Leçon nº 5 : Acheter une maison dans la mesure de leurs moyens

  • Ne pas trop s’endetter lors de l’achat d’une résidence. Il est toujours bon de démontrer (sur papier) à ses clients la part de capital et d’intérêt qui se rembourse au cours des années. Se bâtir de l’avoir n’est pas aussi rapide qu’on peut le croire. Ne pas oublier de tenir compte des autres frais que l’on doit ajouter à son hypothèque (assurances, taxes foncières, rénovations urgentes, etc.).
  • Attention à la part des paiements sur le revenu brut. L’hypothèque ne doit pas accaparer une part trop importante des revenus de vos clients. De même, les prix des maisons croissent généralement lentement (2-3% par année), tout comme le taux d’inflation…

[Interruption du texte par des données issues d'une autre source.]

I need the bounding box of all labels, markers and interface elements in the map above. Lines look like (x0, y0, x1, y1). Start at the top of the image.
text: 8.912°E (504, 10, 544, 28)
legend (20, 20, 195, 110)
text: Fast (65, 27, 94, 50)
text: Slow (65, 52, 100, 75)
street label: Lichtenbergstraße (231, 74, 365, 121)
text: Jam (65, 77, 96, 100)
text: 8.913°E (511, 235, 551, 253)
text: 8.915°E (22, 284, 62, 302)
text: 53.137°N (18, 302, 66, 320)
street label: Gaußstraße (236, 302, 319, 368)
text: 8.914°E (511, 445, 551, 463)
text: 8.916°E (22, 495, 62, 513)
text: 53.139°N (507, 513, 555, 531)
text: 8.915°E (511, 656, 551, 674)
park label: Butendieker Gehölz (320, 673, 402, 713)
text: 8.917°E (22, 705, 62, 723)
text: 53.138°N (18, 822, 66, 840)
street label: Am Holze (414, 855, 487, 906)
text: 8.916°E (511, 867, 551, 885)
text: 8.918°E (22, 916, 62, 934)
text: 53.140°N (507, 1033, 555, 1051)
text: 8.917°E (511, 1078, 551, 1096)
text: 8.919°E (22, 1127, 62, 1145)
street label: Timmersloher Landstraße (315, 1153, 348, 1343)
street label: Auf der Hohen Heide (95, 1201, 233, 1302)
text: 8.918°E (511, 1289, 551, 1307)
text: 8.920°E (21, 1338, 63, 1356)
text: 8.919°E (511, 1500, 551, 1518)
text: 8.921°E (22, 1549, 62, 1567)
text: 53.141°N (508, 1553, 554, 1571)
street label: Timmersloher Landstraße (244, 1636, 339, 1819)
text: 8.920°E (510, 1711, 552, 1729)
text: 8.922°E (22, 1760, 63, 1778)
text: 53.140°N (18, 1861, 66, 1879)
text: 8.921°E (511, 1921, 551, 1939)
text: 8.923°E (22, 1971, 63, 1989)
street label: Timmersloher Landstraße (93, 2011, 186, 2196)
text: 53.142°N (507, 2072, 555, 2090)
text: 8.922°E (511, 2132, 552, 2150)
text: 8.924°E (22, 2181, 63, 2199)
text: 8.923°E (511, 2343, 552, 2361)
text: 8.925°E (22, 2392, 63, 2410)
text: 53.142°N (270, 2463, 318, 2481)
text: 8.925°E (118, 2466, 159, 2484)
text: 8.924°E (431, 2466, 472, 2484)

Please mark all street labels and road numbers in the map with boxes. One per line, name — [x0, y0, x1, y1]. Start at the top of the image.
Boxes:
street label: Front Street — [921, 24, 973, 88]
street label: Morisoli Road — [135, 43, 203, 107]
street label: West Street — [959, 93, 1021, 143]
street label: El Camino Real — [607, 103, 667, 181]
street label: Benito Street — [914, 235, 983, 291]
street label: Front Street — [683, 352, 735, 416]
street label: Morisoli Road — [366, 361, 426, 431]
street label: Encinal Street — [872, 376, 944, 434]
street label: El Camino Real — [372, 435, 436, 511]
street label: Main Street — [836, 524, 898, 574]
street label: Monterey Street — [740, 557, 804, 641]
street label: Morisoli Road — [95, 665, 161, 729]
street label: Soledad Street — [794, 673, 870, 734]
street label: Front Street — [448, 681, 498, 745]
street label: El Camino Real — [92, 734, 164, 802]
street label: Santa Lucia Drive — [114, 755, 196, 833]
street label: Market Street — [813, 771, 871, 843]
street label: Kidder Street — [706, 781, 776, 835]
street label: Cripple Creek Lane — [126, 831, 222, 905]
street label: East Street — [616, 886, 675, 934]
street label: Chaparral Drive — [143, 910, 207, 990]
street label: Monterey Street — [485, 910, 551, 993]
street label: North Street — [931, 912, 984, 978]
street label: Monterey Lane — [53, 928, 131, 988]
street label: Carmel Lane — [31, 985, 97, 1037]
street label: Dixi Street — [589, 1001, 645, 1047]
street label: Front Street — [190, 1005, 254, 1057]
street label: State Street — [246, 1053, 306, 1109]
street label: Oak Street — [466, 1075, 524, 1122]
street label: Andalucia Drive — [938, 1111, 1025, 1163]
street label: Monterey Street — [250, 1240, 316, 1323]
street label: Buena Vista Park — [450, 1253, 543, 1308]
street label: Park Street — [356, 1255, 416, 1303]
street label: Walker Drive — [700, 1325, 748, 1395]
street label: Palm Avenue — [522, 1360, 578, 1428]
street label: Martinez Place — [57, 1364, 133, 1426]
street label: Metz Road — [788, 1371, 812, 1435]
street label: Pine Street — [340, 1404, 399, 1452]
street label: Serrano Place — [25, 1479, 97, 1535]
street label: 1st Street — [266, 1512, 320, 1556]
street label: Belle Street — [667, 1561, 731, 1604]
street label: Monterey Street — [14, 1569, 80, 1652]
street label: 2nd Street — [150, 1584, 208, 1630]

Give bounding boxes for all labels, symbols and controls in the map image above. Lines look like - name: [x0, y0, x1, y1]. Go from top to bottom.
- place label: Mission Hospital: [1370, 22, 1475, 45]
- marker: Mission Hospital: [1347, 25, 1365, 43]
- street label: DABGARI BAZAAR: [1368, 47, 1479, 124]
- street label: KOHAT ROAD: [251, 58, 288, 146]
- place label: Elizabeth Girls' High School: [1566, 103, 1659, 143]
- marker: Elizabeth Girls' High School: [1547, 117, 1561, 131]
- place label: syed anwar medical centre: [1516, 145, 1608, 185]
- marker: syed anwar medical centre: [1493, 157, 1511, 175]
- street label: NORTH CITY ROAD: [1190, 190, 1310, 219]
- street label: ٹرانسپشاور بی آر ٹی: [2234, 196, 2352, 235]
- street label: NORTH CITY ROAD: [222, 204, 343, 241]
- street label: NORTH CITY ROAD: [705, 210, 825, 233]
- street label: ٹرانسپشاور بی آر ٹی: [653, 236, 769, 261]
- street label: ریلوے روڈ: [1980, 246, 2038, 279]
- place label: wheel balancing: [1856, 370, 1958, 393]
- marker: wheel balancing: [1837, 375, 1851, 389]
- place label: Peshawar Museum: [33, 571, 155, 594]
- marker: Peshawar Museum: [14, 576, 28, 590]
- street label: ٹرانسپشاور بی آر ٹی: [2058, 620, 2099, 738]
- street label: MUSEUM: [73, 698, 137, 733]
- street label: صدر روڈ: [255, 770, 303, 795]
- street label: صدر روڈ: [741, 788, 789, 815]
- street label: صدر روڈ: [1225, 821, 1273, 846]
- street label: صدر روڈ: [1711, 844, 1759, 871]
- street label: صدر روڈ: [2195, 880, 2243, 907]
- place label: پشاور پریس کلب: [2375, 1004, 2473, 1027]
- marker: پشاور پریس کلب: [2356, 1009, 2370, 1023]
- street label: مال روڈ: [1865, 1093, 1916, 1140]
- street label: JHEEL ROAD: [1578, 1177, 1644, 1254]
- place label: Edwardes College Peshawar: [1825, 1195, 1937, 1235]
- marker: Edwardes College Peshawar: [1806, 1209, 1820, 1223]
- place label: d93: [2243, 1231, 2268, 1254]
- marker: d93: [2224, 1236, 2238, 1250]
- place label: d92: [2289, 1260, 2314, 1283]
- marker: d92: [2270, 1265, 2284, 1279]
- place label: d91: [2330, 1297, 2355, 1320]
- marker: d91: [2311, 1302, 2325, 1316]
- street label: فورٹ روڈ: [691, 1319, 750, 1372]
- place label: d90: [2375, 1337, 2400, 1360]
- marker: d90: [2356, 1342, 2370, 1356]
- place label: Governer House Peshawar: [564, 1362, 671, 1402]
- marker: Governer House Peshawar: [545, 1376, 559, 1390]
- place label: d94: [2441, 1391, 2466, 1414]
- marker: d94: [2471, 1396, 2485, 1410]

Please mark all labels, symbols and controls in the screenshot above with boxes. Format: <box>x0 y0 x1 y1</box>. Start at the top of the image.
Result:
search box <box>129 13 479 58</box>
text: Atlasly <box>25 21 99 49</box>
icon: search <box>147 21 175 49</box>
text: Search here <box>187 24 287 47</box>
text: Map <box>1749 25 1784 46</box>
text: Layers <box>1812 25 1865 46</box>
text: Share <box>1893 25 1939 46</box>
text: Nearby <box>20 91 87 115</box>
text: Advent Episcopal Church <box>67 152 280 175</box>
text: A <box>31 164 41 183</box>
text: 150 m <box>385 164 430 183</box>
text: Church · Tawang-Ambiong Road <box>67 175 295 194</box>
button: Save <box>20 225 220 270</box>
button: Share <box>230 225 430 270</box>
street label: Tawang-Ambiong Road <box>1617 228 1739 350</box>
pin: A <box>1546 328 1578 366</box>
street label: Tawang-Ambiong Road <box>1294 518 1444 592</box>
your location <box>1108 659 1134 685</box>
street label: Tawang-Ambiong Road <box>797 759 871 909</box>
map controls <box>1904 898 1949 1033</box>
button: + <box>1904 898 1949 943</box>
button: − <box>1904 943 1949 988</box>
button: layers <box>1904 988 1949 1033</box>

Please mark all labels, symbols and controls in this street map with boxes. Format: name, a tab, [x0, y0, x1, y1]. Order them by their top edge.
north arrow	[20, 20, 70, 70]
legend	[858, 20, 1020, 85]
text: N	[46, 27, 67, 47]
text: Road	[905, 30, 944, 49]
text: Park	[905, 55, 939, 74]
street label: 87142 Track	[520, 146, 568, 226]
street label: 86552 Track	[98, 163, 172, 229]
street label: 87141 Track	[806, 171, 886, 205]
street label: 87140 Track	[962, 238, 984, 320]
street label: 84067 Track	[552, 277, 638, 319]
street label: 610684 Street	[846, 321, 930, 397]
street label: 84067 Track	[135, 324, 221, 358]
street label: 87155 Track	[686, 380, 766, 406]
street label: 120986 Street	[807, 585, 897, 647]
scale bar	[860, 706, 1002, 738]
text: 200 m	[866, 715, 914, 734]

Leçon nº 6 : Acheter une couverture d’assurance à bon prix

  • Assurance vie : vos clients qui ont de jeunes enfants devraient envisager de s’en procurer une. Même chose dans le cas d’un conjoint qui dépend du revenu de l’autre pour payer les factures. Magasiner son assurance, ça en vaut bien souvent la peine.
  • Assurance auto : les prix varient beaucoup d’une compagnie à l’autre. Il faut négocier et demander les escomptes accordés (historique de conduite, peu de kilométrage, plusieurs voitures ou diverses assurances au même endroit).  
  • Assurance habitation : beaucoup de gens dans ce domaine s’assurent trop. Il vaut parfois la peine de monter sa franchise et payer de sa poche les petites réclamations. Les primes peuvent alors être beaucoup plus basses. En fait, il s’agit d’assurer les coûts de reconstruction de la bâtisse et son intérieur, mais pas pour le terrain.

Leçon nº 7 : Investir intelligemment 

  • Avoir des actions dans son portefeuille, c’est important : même si les rendements de cette catégorie d’actifs ont souffert au cours de la dernière année, historiquement les actions offrent un rendement supérieur aux autres classes. Pour éviter de perdre le sommeil, il est bon d’investir tous les mois ou les trimestres afin d’avoir un coût moyen qui s’ajuste avec les aléas du marché. Ces prélèvements automatiques évitent les coups de tête et la tentation de vendre quand le marché descend et d’acheter quand le marché monte.
  • Connaître son aversion au risque : chez nos voisins du Sud, les financiers proposent souvent (pour trouver la portion d’actions à mettre dans le portefeuille) de soustraire l’âge du chiffre 100. Ainsi, une personne de 40 ans investira (100 – 40) 60 % du portefeuille en actions. Il faut également bien diversifier cette classe d’actifs (à l’étranger, avec de petites et de plus grandes capitalisations, dans différents secteurs de l’économie).
  • Investir dans un fonds indiciel : il est parfois plus simple (et moins coûteux) d’investir dans un tel fonds en raison de la diversification intéressante qu’il offre.

Adaptation d’un texte de Janet Bodnar, éditrice de Kiplinger’s Personnal Finance.